The Co-Issuer is an Ontario limited partnership that owns the entire beneficial interest in all of the mineral claims and mining leases in respect of our mine.
The Company is an Ontario corporation and the general partner of the Co-Issuer. For more information, visit http://www.baffinland.com. The information on the Company's website does not form a part of and is not incorporated by reference into the Solicitation Materials.

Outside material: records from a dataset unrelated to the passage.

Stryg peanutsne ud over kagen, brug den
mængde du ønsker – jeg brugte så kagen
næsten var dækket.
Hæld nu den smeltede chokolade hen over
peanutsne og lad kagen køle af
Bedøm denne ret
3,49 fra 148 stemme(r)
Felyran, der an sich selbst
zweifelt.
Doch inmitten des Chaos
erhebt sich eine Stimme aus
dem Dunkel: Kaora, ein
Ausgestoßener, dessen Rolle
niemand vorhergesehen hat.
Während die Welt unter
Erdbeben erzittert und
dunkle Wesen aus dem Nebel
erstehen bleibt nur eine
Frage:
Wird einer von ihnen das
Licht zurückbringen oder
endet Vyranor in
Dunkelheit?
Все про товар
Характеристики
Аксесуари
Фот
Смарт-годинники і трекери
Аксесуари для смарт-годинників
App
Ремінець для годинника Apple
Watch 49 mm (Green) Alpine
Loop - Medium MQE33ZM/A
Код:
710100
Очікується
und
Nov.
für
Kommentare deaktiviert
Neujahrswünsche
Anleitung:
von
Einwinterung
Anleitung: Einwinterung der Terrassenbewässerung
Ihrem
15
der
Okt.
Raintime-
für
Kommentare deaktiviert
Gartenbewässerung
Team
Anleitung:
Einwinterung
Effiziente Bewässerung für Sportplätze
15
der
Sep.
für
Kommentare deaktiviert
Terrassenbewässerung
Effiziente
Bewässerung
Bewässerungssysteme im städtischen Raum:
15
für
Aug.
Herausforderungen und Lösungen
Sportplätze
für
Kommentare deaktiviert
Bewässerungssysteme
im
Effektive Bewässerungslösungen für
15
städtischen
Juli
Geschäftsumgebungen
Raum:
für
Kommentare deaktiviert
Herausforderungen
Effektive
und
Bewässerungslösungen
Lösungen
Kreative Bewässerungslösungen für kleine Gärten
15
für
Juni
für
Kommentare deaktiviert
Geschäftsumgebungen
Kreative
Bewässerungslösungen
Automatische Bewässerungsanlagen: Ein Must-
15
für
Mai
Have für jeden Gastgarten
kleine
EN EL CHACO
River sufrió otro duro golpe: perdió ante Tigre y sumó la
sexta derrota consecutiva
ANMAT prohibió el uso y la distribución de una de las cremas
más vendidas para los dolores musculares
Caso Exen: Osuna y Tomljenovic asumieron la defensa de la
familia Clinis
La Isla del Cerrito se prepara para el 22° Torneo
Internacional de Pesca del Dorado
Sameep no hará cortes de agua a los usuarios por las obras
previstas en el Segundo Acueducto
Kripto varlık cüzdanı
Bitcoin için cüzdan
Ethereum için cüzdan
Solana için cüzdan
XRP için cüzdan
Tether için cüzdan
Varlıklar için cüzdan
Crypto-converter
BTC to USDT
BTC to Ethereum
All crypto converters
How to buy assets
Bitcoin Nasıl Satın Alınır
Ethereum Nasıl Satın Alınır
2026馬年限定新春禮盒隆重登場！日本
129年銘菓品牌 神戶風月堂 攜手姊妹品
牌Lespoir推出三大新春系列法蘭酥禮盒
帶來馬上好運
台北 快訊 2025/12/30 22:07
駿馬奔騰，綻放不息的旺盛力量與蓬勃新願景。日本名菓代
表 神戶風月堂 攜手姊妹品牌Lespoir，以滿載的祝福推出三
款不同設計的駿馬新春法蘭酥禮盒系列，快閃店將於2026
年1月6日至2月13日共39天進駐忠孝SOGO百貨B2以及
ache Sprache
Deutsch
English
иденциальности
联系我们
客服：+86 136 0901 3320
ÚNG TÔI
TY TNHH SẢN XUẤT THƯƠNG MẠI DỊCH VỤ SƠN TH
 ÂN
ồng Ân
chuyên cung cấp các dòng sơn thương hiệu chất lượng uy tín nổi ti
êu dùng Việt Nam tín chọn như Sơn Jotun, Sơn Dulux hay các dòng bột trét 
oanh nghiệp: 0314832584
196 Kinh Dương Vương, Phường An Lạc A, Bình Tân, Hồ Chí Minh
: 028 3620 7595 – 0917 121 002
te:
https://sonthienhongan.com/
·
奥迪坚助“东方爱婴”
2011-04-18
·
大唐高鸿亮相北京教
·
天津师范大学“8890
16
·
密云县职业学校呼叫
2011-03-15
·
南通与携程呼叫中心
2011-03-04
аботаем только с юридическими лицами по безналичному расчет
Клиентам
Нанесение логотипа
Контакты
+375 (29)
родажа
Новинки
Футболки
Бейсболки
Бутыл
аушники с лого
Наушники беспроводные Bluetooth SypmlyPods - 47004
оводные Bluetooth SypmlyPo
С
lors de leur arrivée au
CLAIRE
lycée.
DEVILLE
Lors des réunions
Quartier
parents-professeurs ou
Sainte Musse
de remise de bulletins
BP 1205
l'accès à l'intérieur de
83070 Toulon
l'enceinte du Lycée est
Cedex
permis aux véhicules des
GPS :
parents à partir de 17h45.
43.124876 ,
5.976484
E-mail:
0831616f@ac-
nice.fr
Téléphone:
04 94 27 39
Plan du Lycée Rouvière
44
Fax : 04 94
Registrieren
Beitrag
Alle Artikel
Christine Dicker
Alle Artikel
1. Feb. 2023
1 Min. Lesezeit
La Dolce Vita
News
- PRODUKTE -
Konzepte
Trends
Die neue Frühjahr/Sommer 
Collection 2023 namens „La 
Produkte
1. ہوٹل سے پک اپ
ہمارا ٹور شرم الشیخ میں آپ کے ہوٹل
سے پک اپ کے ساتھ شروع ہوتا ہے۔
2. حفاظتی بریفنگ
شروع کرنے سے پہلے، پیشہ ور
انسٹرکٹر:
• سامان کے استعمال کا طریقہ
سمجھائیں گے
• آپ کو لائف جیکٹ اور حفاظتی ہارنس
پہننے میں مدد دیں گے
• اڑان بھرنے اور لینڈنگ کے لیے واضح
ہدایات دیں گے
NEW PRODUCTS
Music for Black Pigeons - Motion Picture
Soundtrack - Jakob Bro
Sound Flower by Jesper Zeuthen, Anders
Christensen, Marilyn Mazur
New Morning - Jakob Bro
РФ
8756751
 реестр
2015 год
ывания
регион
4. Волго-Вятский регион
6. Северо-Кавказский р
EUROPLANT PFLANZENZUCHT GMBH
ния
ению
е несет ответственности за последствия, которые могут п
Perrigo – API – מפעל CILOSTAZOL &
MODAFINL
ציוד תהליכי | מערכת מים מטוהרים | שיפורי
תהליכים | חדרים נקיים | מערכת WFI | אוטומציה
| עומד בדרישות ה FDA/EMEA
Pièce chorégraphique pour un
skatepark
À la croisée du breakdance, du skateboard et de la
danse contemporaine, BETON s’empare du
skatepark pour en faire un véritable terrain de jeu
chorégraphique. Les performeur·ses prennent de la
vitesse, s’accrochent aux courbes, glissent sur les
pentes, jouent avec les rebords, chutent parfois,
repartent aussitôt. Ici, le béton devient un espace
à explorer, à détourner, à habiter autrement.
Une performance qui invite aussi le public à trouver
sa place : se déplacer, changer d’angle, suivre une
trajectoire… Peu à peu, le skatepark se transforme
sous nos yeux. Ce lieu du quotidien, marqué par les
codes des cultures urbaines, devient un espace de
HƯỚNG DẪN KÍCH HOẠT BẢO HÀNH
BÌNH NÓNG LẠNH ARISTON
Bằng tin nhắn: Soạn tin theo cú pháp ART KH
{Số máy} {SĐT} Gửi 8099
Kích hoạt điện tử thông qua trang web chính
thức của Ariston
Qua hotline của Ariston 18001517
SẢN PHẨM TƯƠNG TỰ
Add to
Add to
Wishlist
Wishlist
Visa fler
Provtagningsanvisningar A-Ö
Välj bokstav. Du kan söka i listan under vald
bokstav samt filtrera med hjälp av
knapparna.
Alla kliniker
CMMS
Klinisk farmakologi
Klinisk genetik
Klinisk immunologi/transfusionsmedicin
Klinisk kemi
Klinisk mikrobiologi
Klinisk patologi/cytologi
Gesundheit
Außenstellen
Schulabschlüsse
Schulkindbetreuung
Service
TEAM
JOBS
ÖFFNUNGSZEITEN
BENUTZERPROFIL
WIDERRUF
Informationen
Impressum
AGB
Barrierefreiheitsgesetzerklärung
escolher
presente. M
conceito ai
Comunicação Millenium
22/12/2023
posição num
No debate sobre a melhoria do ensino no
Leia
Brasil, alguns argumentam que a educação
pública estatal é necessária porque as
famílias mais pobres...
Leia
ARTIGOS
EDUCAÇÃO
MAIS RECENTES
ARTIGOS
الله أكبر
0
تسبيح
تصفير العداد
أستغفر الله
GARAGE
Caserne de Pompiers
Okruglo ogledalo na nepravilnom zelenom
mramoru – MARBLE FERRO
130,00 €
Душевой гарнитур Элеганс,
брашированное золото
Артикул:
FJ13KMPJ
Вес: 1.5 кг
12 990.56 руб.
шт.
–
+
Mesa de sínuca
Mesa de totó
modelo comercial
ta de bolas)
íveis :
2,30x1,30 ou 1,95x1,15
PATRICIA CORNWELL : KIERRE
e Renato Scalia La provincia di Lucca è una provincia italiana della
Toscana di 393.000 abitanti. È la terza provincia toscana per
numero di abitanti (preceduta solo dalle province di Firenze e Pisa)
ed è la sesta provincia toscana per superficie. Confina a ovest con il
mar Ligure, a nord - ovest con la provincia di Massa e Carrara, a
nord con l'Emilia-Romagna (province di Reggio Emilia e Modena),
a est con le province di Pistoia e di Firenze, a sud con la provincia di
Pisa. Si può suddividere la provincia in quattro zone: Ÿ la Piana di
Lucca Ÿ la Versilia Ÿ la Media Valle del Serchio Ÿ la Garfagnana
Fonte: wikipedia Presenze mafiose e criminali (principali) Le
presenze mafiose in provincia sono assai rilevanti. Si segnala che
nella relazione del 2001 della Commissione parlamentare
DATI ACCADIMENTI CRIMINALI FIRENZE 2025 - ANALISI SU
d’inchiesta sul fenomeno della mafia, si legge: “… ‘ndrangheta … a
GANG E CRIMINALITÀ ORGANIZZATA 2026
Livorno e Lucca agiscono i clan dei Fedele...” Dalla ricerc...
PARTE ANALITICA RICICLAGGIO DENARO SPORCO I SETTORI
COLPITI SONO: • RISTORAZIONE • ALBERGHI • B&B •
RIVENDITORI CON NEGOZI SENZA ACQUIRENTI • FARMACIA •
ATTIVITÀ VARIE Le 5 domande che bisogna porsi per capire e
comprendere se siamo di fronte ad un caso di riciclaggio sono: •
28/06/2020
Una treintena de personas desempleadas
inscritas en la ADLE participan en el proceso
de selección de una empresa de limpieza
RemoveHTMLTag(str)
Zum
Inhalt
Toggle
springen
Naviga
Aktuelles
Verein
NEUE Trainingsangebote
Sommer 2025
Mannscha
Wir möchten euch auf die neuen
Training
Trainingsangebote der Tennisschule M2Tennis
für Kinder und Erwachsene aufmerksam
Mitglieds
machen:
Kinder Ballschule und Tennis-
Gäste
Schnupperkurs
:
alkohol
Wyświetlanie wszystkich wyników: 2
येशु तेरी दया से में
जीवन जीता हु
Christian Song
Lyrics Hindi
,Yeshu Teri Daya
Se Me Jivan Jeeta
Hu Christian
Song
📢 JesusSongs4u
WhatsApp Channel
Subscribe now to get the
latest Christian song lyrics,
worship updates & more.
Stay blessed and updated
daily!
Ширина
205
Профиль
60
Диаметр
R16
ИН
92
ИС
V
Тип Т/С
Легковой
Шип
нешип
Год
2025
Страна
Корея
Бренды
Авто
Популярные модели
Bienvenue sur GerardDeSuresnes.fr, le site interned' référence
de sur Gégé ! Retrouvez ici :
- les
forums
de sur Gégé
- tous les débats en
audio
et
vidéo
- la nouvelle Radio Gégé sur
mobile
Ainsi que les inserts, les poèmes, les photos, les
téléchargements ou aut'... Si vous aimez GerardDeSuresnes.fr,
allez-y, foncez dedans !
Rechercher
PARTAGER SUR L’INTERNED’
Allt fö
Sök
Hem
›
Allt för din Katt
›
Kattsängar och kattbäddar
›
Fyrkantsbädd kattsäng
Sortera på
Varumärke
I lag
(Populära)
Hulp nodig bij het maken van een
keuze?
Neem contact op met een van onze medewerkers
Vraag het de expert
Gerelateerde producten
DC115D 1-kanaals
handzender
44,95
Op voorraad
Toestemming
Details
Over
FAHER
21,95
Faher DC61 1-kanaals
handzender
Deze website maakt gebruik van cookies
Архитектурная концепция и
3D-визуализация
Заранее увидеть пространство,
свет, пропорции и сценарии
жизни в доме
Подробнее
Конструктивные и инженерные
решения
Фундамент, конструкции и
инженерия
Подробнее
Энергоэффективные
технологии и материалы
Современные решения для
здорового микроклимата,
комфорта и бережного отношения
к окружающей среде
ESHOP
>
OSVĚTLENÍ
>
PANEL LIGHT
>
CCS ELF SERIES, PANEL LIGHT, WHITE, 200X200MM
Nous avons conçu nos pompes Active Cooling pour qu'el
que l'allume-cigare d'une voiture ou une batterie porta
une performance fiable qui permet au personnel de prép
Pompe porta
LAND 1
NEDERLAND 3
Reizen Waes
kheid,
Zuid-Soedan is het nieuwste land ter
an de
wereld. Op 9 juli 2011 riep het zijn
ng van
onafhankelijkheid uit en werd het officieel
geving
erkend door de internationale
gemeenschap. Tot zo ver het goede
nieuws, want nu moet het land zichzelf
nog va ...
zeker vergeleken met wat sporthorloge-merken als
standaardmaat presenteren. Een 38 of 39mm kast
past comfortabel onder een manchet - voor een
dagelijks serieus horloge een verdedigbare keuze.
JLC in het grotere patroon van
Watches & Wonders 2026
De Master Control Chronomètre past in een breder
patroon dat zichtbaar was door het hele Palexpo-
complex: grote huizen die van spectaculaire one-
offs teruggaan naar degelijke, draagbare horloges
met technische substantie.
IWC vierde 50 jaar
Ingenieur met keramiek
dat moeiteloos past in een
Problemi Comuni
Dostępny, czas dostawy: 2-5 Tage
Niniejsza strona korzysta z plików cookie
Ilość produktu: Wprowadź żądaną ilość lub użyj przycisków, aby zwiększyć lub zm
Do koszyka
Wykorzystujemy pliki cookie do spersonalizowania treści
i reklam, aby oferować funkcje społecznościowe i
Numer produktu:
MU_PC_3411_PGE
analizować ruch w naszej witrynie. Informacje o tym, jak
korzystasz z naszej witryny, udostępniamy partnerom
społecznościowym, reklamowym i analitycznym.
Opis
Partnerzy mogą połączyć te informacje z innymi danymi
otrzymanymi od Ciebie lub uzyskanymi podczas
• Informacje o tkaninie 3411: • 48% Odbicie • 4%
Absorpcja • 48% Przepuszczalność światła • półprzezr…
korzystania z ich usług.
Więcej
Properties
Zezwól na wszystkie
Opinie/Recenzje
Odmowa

Cautionary Statement Regarding Forward-Looking Statements
This press release contains forward-looking statements about our business, operations, and industry that involve risks and uncertainties and forward-looking statements related to the consummation of the Consent Solicitation, which is subject to, and conditioned upon, the satisfaction or waiver of certain conditions. You can identify these forward-looking statements by the use of forward-looking words such as "intends," "plans," "estimates," "believes," "expects," "potential," "continues," "may," "will," "should," "seeks," "approximately," "predicts," "anticipates," "foresees," or the negative version of these words or other comparable words and phrases. These forward-looking statements involve known and unknown risks, uncertainties and other factors which may cause actual results to be materially different from any future results, performance or achievements expressed or implied by such forward-looking statements. In addition, even if our financial condition, results of operations and liquidity and cash flows, and the development of the industry in which we operate, are consistent with the forward-looking statements contained in this press release, those results or developments may not be indicative of results or developments in subsequent periods. Although we believe these statements are based upon reasonable assumptions, no assurance can be given that the future results covered by the forward-looking statements contained in this press release will be achieved. Additionally, there can be no assurance that the Consent Solicitation will ultimately be consummated as described or at all. You should not put undue reliance on any forward-looking statement. Any forward-looking statements contained in this press release speak only as of the date on which we make it and are based upon our historical performance and on current plans, estimates and expectations. We assume no obligation to update forward-looking statements to reflect actual results, changes in assumptions or changes in other factors affecting forward-looking information, except to the extent required by law.